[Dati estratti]
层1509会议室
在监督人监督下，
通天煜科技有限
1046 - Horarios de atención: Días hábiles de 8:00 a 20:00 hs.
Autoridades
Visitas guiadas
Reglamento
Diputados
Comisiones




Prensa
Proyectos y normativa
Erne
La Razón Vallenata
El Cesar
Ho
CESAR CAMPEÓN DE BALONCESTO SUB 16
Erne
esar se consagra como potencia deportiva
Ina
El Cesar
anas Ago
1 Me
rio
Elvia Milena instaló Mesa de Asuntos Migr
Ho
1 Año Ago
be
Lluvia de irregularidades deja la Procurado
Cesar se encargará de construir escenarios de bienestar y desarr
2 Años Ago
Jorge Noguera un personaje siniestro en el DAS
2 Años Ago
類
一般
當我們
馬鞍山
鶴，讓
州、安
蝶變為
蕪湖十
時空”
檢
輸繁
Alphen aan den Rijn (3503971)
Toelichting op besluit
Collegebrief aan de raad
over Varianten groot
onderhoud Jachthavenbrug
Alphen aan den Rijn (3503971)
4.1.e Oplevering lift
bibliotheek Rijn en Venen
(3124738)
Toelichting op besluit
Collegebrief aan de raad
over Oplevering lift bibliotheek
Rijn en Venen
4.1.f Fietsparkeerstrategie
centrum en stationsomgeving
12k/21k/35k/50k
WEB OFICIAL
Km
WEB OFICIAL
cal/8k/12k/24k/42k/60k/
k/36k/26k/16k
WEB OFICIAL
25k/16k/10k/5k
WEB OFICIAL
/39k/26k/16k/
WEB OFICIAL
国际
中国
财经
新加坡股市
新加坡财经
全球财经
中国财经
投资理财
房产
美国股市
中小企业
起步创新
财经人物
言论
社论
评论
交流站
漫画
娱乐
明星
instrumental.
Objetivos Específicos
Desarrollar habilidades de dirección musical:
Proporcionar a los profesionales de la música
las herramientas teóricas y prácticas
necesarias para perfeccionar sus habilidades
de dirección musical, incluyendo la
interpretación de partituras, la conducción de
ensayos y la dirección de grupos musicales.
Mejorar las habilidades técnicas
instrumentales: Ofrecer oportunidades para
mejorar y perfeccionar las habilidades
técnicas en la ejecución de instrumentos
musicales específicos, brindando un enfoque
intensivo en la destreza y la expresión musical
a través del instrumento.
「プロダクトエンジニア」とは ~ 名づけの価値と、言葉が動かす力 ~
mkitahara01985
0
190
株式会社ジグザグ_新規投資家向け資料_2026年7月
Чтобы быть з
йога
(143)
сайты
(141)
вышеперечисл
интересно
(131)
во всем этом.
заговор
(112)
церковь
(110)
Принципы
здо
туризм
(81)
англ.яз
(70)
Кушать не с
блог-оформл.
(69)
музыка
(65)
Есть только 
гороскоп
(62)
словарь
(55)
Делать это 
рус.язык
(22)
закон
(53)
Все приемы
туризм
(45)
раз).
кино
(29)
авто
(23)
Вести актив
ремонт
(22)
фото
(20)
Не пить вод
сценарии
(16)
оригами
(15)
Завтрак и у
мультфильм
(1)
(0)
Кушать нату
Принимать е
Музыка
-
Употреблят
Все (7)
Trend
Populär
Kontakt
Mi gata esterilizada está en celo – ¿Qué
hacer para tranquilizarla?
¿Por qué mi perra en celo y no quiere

Obiettivo: Stampa di nuovo tutte le righe qui sopra, identiche, senza modificare nulla.

Soluzione:
层1509会议室
在监督人监督下，
通天煜科技有限
1046 - Horarios de atención: Días hábiles de 8:00 a 20:00 hs.
Autoridades
Visitas guiadas
Reglamento
Diputados
Comisiones




Prensa
Proyectos y normativa
Erne
La Razón Vallenata
El Cesar
Ho
CESAR CAMPEÓN DE BALONCESTO SUB 16
Erne
esar se consagra como potencia deportiva
Ina
El Cesar
anas Ago
1 Me
rio
Elvia Milena instaló Mesa de Asuntos Migr
Ho
1 Año Ago
be
Lluvia de irregularidades deja la Procurado
Cesar se encargará de construir escenarios de bienestar y desarr
2 Años Ago
Jorge Noguera un personaje siniestro en el DAS
2 Años Ago
類
一般
當我們
馬鞍山
鶴，讓
州、安
蝶變為
蕪湖十
時空”
檢
輸繁
Alphen aan den Rijn (3503971)
Toelichting op besluit
Collegebrief aan de raad
over Varianten groot
onderhoud Jachthavenbrug
Alphen aan den Rijn (3503971)
4.1.e Oplevering lift
bibliotheek Rijn en Venen
(3124738)
Toelichting op besluit
Collegebrief aan de raad
over Oplevering lift bibliotheek
Rijn en Venen
4.1.f Fietsparkeerstrategie
centrum en stationsomgeving
12k/21k/35k/50k
WEB OFICIAL
Km
WEB OFICIAL
cal/8k/12k/24k/42k/60k/
k/36k/26k/16k
WEB OFICIAL
25k/16k/10k/5k
WEB OFICIAL
/39k/26k/16k/
WEB OFICIAL
国际
中国
财经
新加坡股市
新加坡财经
全球财经
中国财经
投资理财
房产
美国股市
中小企业
起步创新
财经人物
言论
社论
评论
交流站
漫画
娱乐
明星
instrumental.
Objetivos Específicos
Desarrollar habilidades de dirección musical:
Proporcionar a los profesionales de la música
las herramientas teóricas y prácticas
necesarias para perfeccionar sus habilidades
de dirección musical, incluyendo la
interpretación de partituras, la conducción de
ensayos y la dirección de grupos musicales.
Mejorar las habilidades técnicas
instrumentales: Ofrecer oportunidades para
mejorar y perfeccionar las habilidades
técnicas en la ejecución de instrumentos
musicales específicos, brindando un enfoque
intensivo en la destreza y la expresión musical
a través del instrumento.
「プロダクトエンジニア」とは ~ 名づけの価値と、言葉が動かす力 ~
mkitahara01985
0
190
株式会社ジグザグ_新規投資家向け資料_2026年7月
Чтобы быть з
йога
(143)
сайты
(141)
вышеперечисл
интересно
(131)
во всем этом.
заговор
(112)
церковь
(110)
Принципы
здо
туризм
(81)
англ.яз
(70)
Кушать не с
блог-оформл.
(69)
музыка
(65)
Есть только 
гороскоп
(62)
словарь
(55)
Делать это 
рус.язык
(22)
закон
(53)
Все приемы
туризм
(45)
раз).
кино
(29)
авто
(23)
Вести актив
ремонт
(22)
фото
(20)
Не пить вод
сценарии
(16)
оригами
(15)
Завтрак и у
мультфильм
(1)
(0)
Кушать нату
Принимать е
Музыка
-
Употреблят
Все (7)
Trend
Populär
Kontakt
Mi gata esterilizada está en celo – ¿Qué
hacer para tranquilizarla?
¿Por qué mi perra en celo y no quiere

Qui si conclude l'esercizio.